Millions of borrowers’ credit scores remain damaged from the recession and its fallout. But scores are slow to reflect when consumers move beyond earlier economic woes. The new scoring systems should help augment the existing reports and help people with thin files.
Smith called the use of such data “transformational” for millions of consumers.
“The banks [will be able to] make a decision,” Smith said. “Yesterday they couldn’t underwrite you; today they can price you better.”
Equifax said millions of those with little or no credit data should become creditworthy when the additional information is taken into account.
The Boston-based National Consumer Law Center, however, fears that if utilities report all payment data, it could hurt millions of low-income consumers who sometimes struggle.
Most power and gas companies only report payment data to credit bureaus when they’ve written off the account and sent the unpaid bill to a collections agency, said John Howat, NCLC senior policy analyst. That’s usually long after a single missed payment.
Millions of consumers are late on utility payments each month, but their delinquency typically isn’t reported until default.
Further complicating that measure: Some states require consumers to miss a payment in order to receive energy assistance.

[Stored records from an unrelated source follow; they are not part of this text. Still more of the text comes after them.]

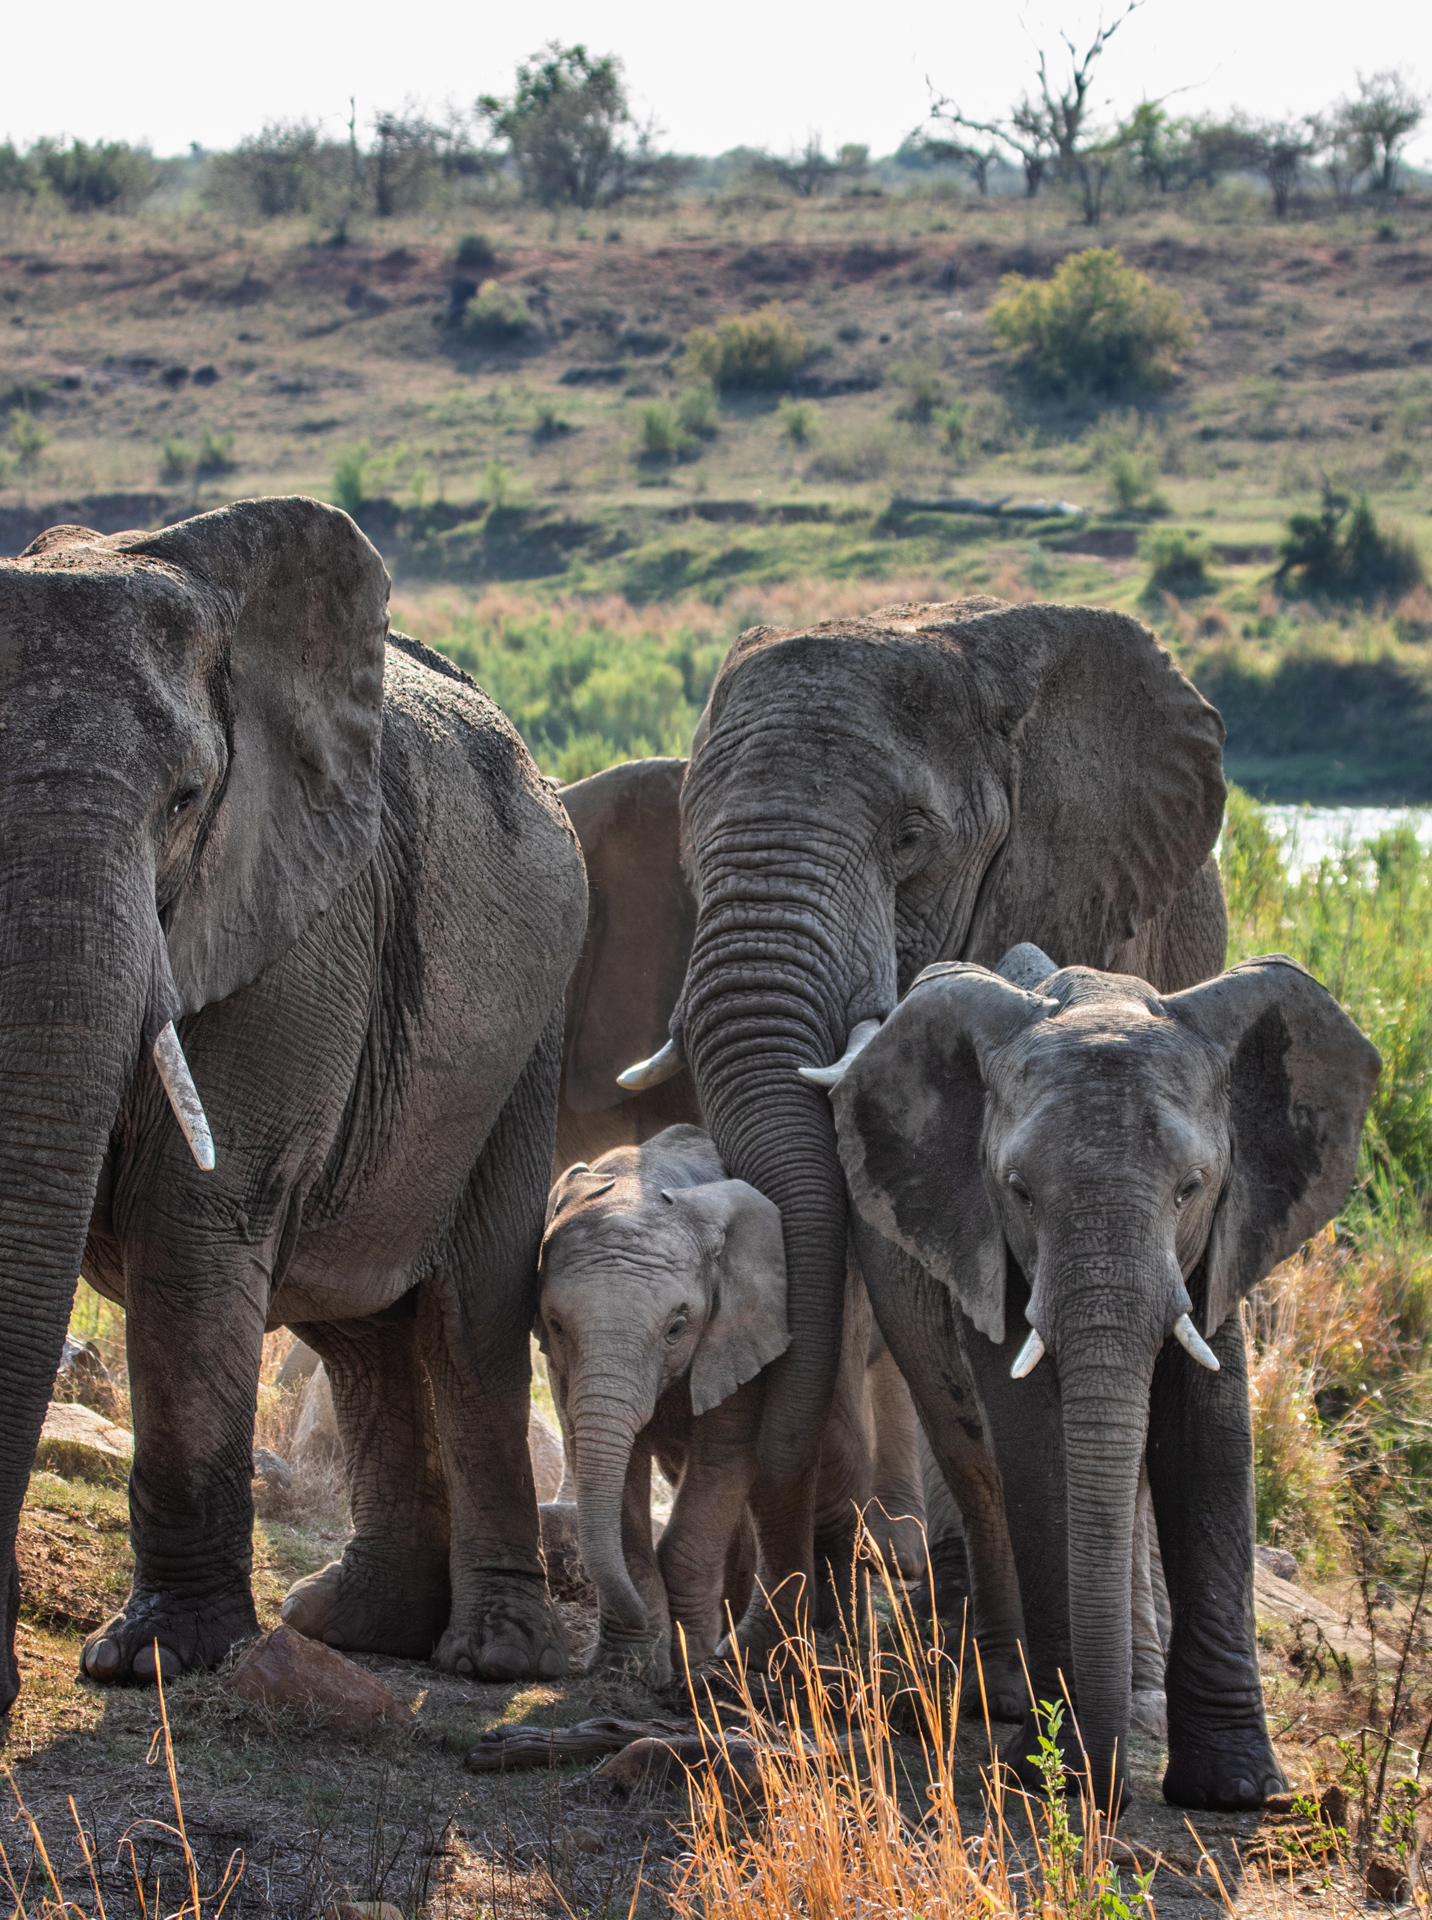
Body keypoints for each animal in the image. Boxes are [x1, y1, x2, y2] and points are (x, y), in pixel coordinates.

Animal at [0, 496, 587, 1706]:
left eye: (186, 800)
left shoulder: (294, 924)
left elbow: (195, 1228)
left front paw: (155, 1662)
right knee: (359, 1331)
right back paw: (358, 1627)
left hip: (527, 1034)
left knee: (469, 1319)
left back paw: (491, 1655)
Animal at [539, 1125, 880, 1682]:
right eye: (556, 1324)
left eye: (678, 1327)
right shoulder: (562, 1369)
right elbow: (614, 1471)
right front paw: (631, 1667)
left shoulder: (742, 1324)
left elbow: (723, 1456)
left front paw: (688, 1657)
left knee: (830, 1462)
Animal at [828, 943, 1380, 1806]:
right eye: (1019, 1191)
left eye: (1191, 1187)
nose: (1101, 1785)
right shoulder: (982, 1237)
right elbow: (1036, 1448)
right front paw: (1045, 1772)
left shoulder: (1225, 1238)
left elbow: (1210, 1441)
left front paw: (1236, 1789)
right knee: (973, 1460)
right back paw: (1005, 1697)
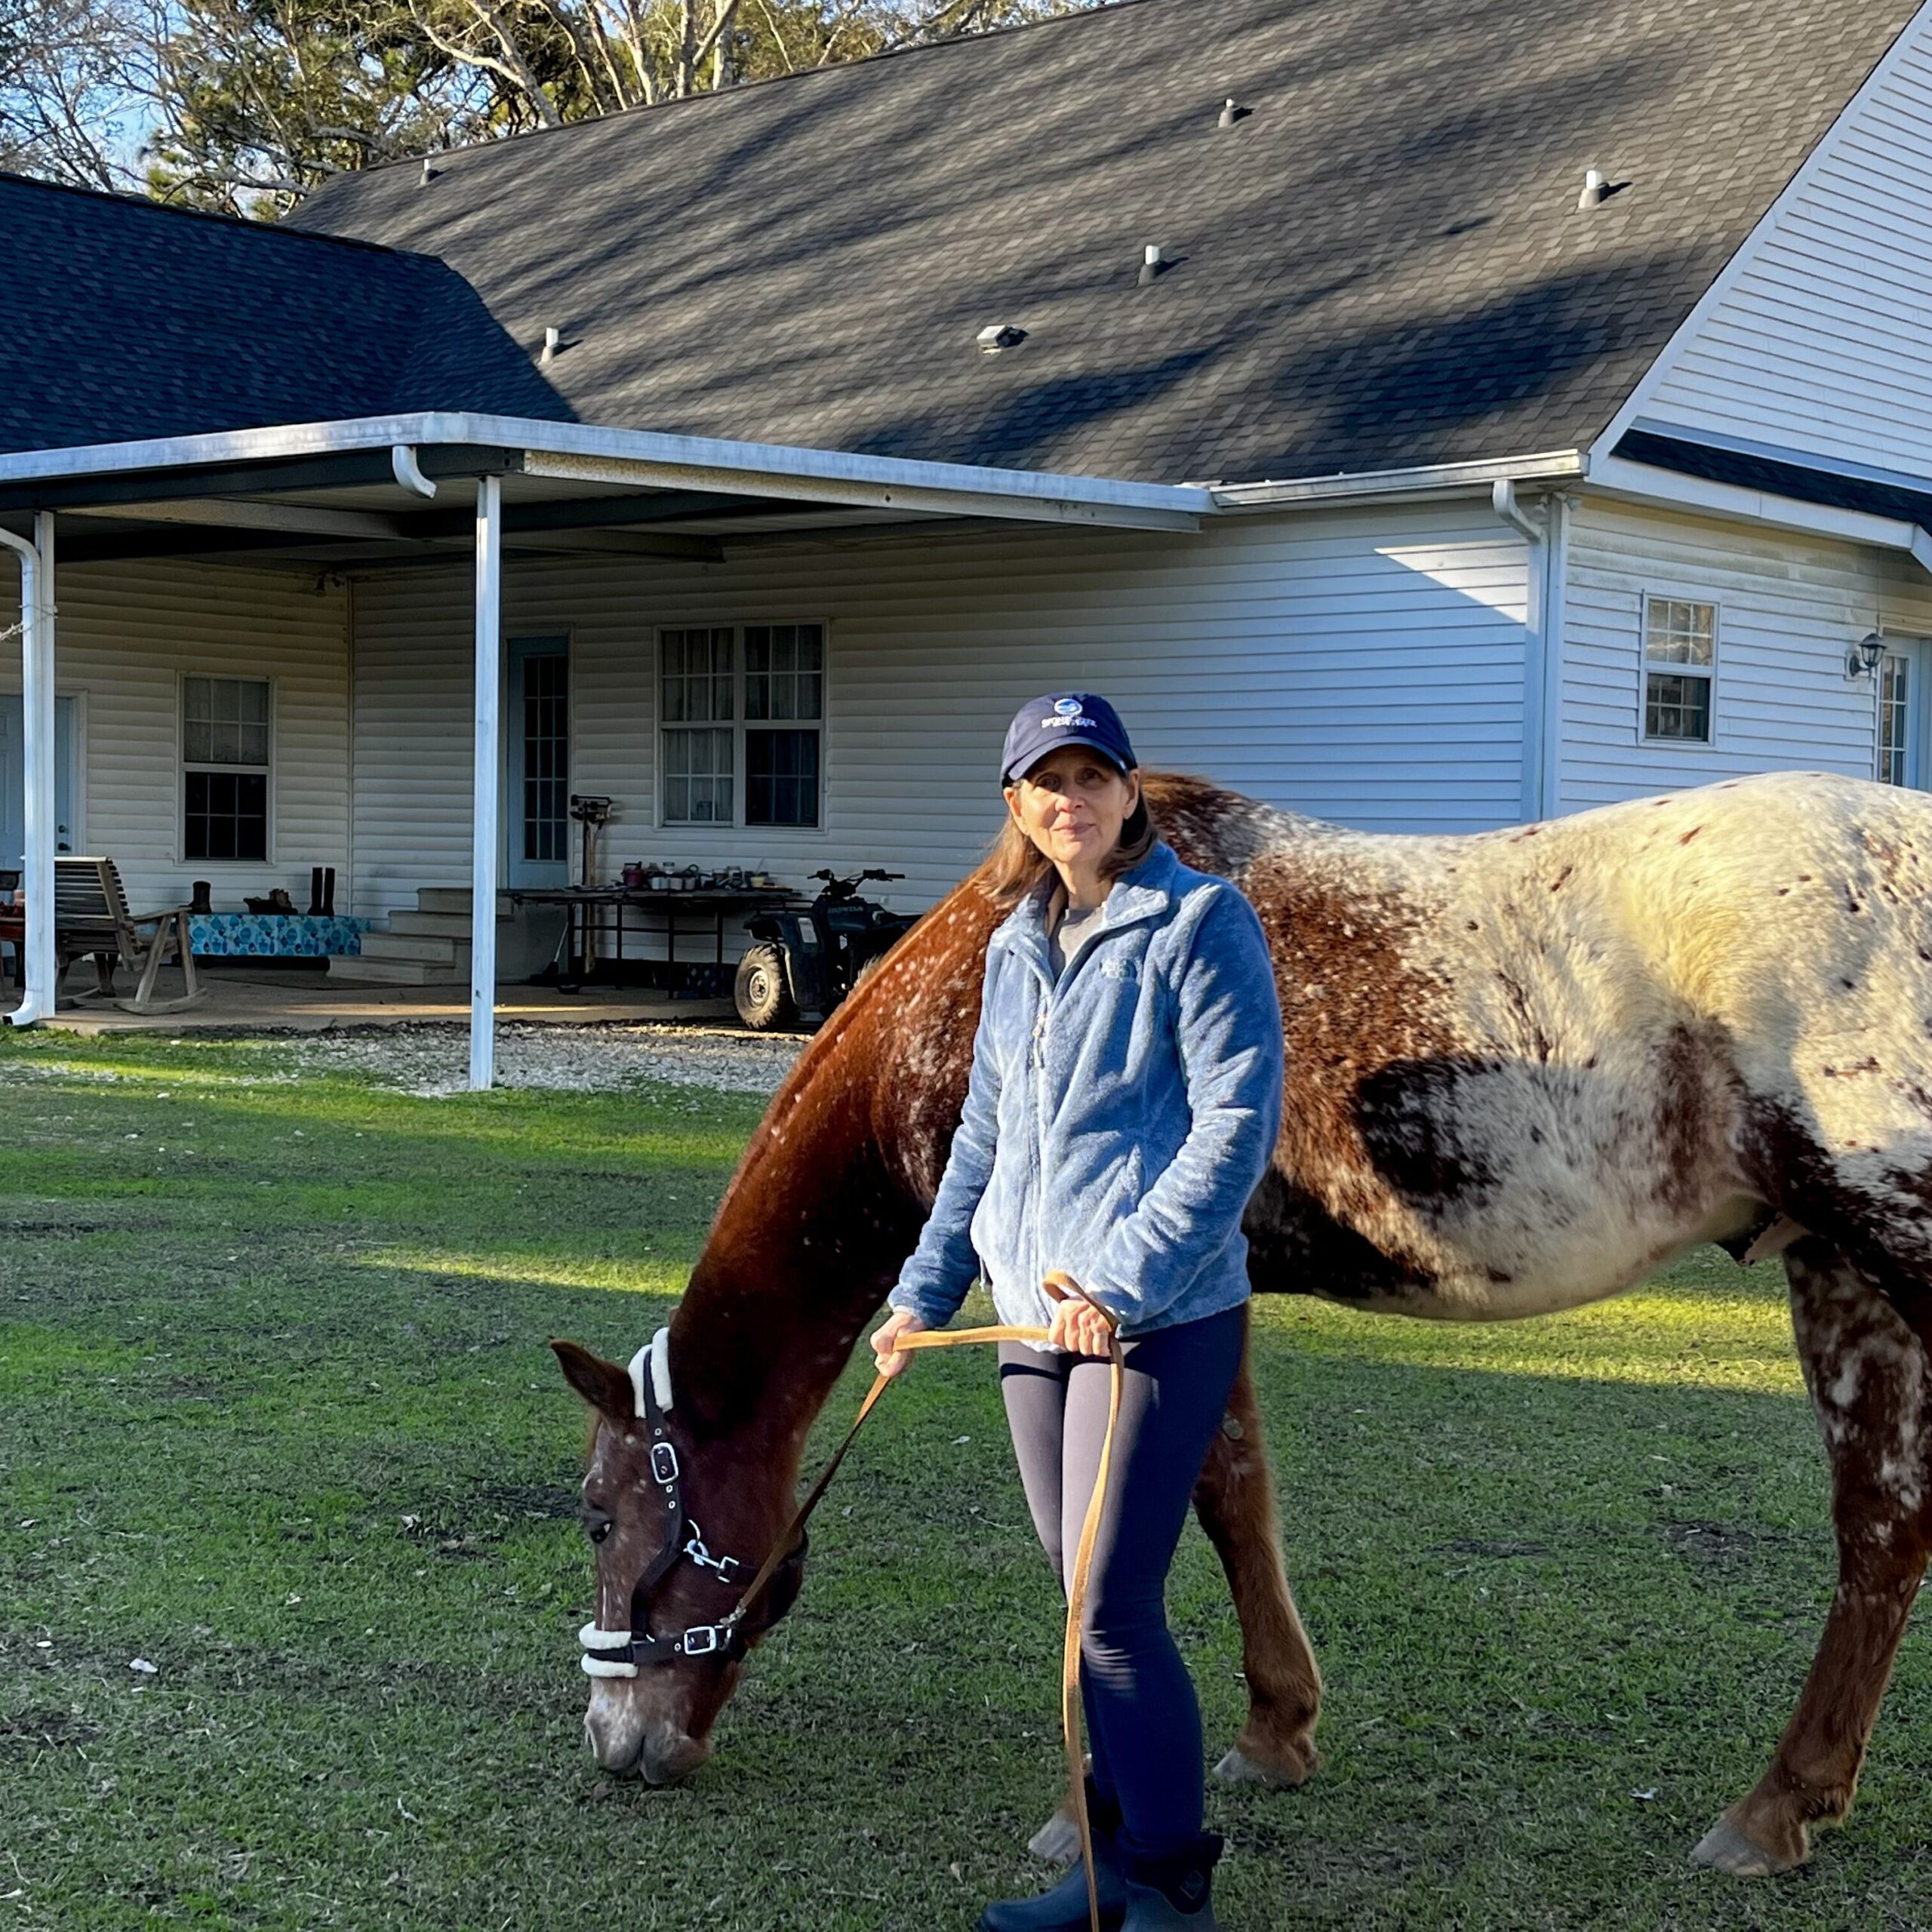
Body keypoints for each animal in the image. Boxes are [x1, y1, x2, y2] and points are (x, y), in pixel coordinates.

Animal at [556, 764, 1932, 1870]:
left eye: (599, 1515)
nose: (614, 1741)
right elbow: (1236, 1495)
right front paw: (1277, 1731)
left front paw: (1100, 1805)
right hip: (1841, 1272)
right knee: (1883, 1532)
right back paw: (1785, 1804)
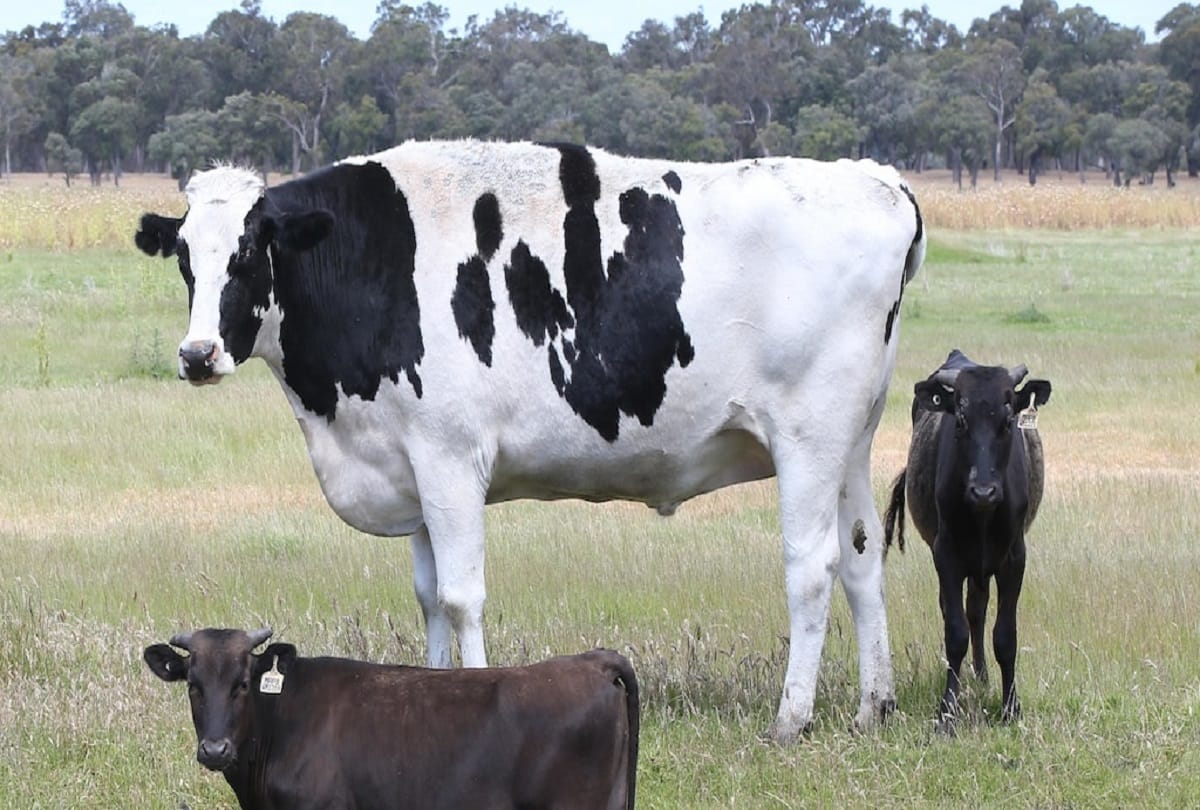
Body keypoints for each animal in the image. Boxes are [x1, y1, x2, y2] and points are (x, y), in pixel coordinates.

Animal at [134, 140, 926, 741]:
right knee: (861, 560)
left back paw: (791, 720)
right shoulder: (411, 467)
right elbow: (426, 596)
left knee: (812, 567)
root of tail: (876, 178)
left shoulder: (450, 458)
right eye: (185, 259)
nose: (197, 354)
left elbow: (460, 596)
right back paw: (872, 708)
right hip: (853, 441)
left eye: (249, 252)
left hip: (807, 438)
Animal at [883, 349, 1052, 733]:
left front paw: (1011, 707)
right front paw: (948, 709)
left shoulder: (1014, 559)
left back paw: (982, 676)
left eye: (1008, 420)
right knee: (959, 611)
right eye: (960, 421)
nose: (983, 490)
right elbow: (955, 633)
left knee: (977, 608)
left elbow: (1005, 636)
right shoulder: (946, 556)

Late payments, if reported, could affect employment prospects and the ability to rent a home, Howat said.
“Our concern is a bad score could be just as bad as no score,” Howat said.
Utility and phone company data isn’t the only alternative information. Several credit agencies have developed enormous libraries of data on employment history, assets, income and even the track record of rental payments.
Lenders are more often using this data when evaluating all customers, not just those with limited histories.
Recent regulatory changes require lenders take into consideration not just a credit score, but also a borrower’s capacity to repay.
LexisNexis Risk Solutions, based in Alpharetta, uses algorithms to calculate credit worthiness by looking at assets owned like houses and aircraft, the length of time a person lives in one place and tracks legal actions that could affect risk.
People who own assets such as a home or airplane are 20 percent safer credit risks than the average, while bankruptcies, liens or felony convictions make a person three times riskier on average, said Mark Luber, vice president for analytics for LexisNexis Risk Solutions.
By using alternative data on top of the traditional credit score, lenders are able to increase the rate of approval, he said.
“These people who apply for credit are trying to cross over into the mainstream of the financial world,” Luber said.